Soon, the path opened up into what appeared to be a private garden. It was marvelous. Green grass, tall trees, and flowers of all colors–blues, and whites, and yellows–appeared before me. Everything was sunny, and it was marvelous.
But when I reached the end of this beautiful section of the park, I arrived at a tunnel.
Yet this was another illusion. There appeared to be nothing at the other end of this tunnel at first glance: just an alleyway that the creek poured into. But I recalled what my brother’s girlfriend had told me, that the park went on for hours, and so I just kept going, trusting her words.
Once I was inside the tunnel, it was dark and cool, and because it was so bright that day, the inside of the tunnel appeared even that much darker by contrast. The journey through the tunnel was quiet and ominous, but it only lasted a little while.
Soon, I came out from behind this brief darkness, to the other side.
On the other side, even though I knew what to expect, I was still surprised: I found that the park continued still—along with the flowing creek!
The park was beautiful and sprawling. The grass was a bright green, and there were flowers and trees of all shapes and sizes. There were butterflies fluttering, squirrels squirming, and birds chirping with great exuberance.
It was really beautiful.
As I ran through all of this wonderful, almost heavenly scenery, I realized that the more the path revealed itself to me, the bigger and more marvelous it was–and before I knew it, I was smiling. My smile got bigger and bigger until I started to laugh like a madman. I nearly cried: I was so overwhelmed with joy.
My laughter subsided as I came upon another dark tunnel.
Again, there was a brief period of solemness and quiet tragedy; but then, again, that time passed, and on the other side, there was still MORE creek, and more park that was revealed!
The spiral path kept going until it finally led me to a local university.
But by this time I had seen enough.
I stopped and took a breather. I shook my head:
How silly had I been these past three years? I thought. Why had I assumed the limitations of this place? Why had I never questioned, or ever wondered, that there was still more to be known, still more to be seen, still more marvelous things to do? Still much more nooks and crannies left to explore? Still so much more story to finish?

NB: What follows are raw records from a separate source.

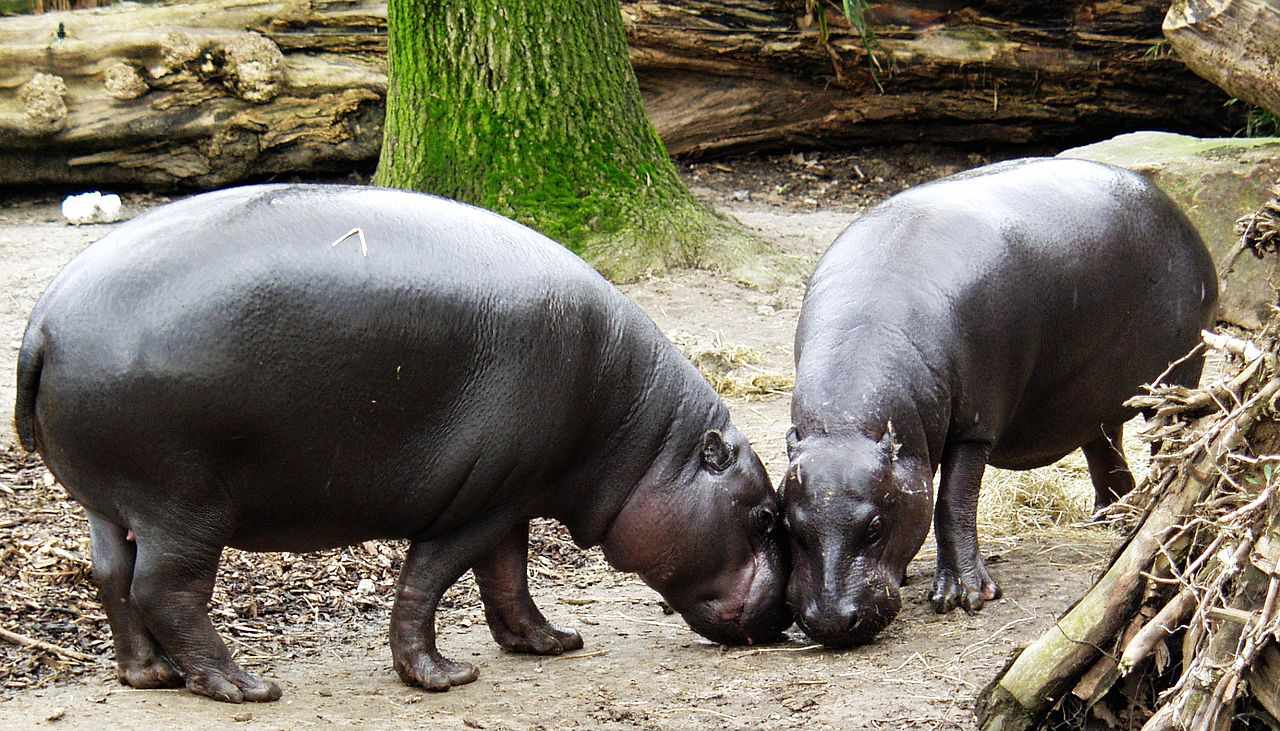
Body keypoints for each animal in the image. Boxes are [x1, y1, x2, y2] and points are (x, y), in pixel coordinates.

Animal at [783, 158, 1213, 645]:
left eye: (874, 526)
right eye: (788, 523)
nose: (830, 622)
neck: (846, 429)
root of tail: (1176, 210)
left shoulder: (974, 427)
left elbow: (951, 501)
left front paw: (964, 597)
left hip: (1175, 379)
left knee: (1167, 444)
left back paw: (1149, 513)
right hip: (1093, 399)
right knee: (1106, 448)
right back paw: (1114, 519)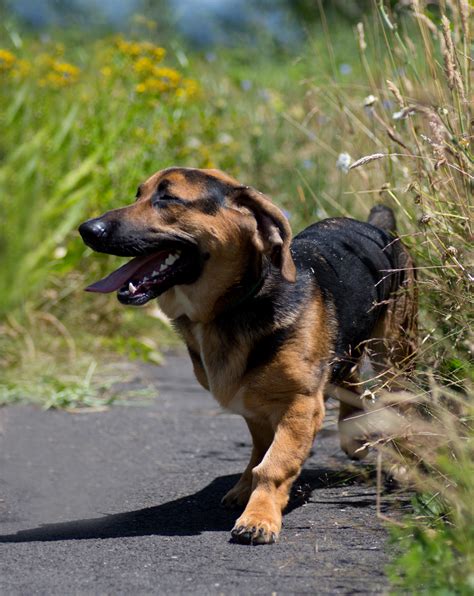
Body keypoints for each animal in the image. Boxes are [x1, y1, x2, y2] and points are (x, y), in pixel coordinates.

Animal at [79, 166, 416, 544]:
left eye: (167, 198)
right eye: (139, 194)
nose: (87, 229)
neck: (235, 305)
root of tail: (375, 225)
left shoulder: (301, 404)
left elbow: (273, 464)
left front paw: (260, 516)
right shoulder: (254, 405)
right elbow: (260, 453)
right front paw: (246, 489)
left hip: (394, 352)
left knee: (400, 398)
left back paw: (401, 462)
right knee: (350, 375)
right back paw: (353, 433)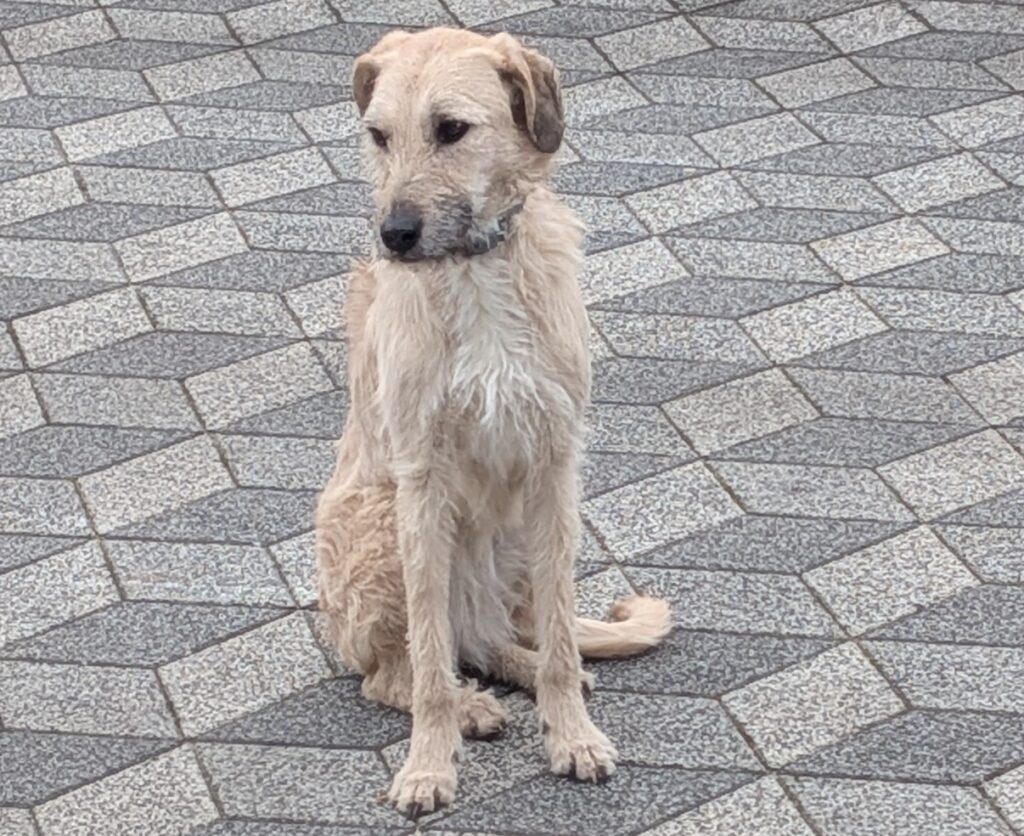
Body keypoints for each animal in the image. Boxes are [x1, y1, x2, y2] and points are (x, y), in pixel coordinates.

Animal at [315, 27, 672, 818]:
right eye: (378, 136)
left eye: (451, 129)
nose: (395, 233)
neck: (473, 272)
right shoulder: (421, 483)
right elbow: (425, 652)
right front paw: (428, 762)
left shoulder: (554, 467)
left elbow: (564, 632)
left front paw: (571, 731)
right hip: (376, 524)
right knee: (401, 667)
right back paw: (467, 704)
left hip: (516, 538)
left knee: (489, 638)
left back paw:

As with everything, I took this experience as the perfect metaphor for what I was learning in my life:
I thought: if I had just focused on widening my view of what was possible for me these last three years, instead of focusing on what I perceived where limitations, I might have discovered a whole lot more sooner that I was underestimating what experiences life was capable of providing for me.
By the time I had reached the local university, I decided to stop my little adventure.
But before I turned to make my way back home, I noticed that there was runners coming from the opposite direction. These other runners were coming from places I had never been to, but they were headed in the direction I had just come from—a place that had become home to me.
It was then that I realized, with great irony, that these strangers who were running toward my home saw this home as a place to arrive, whereas I saw my home as a place to depart. It was then that I understood that although we were not headed in the same direction, we were still on the same path. The only difference was that they were headed to a place that was new to them, but old to me. Whereas I was headed to a place that was old to them, but new to me.
In this way, I realized, life becomes a journey of us traversing the familiar paths of others, until those familiar paths become our own “familiar paths.” At which point, when those new paths become too familiar, we get bored, and we push forward even more, until we inevitably find that there is still so much more to the story than what we saw on the first page.
However wide we think life is, it only gets wider.
As Thoreau says: the universe is wider than our views of it. This means that not one of us, alone, can ever see the entire picture, and that’s why its better to constantly widen our view of what is possible for us, rather than mull over our limitations.
We are always going to underestimate life, so that is why we must strive to overestimate life constantly. Only then will we gain a better idea of what is truly possible for us.
And even then, we will only have an inkling.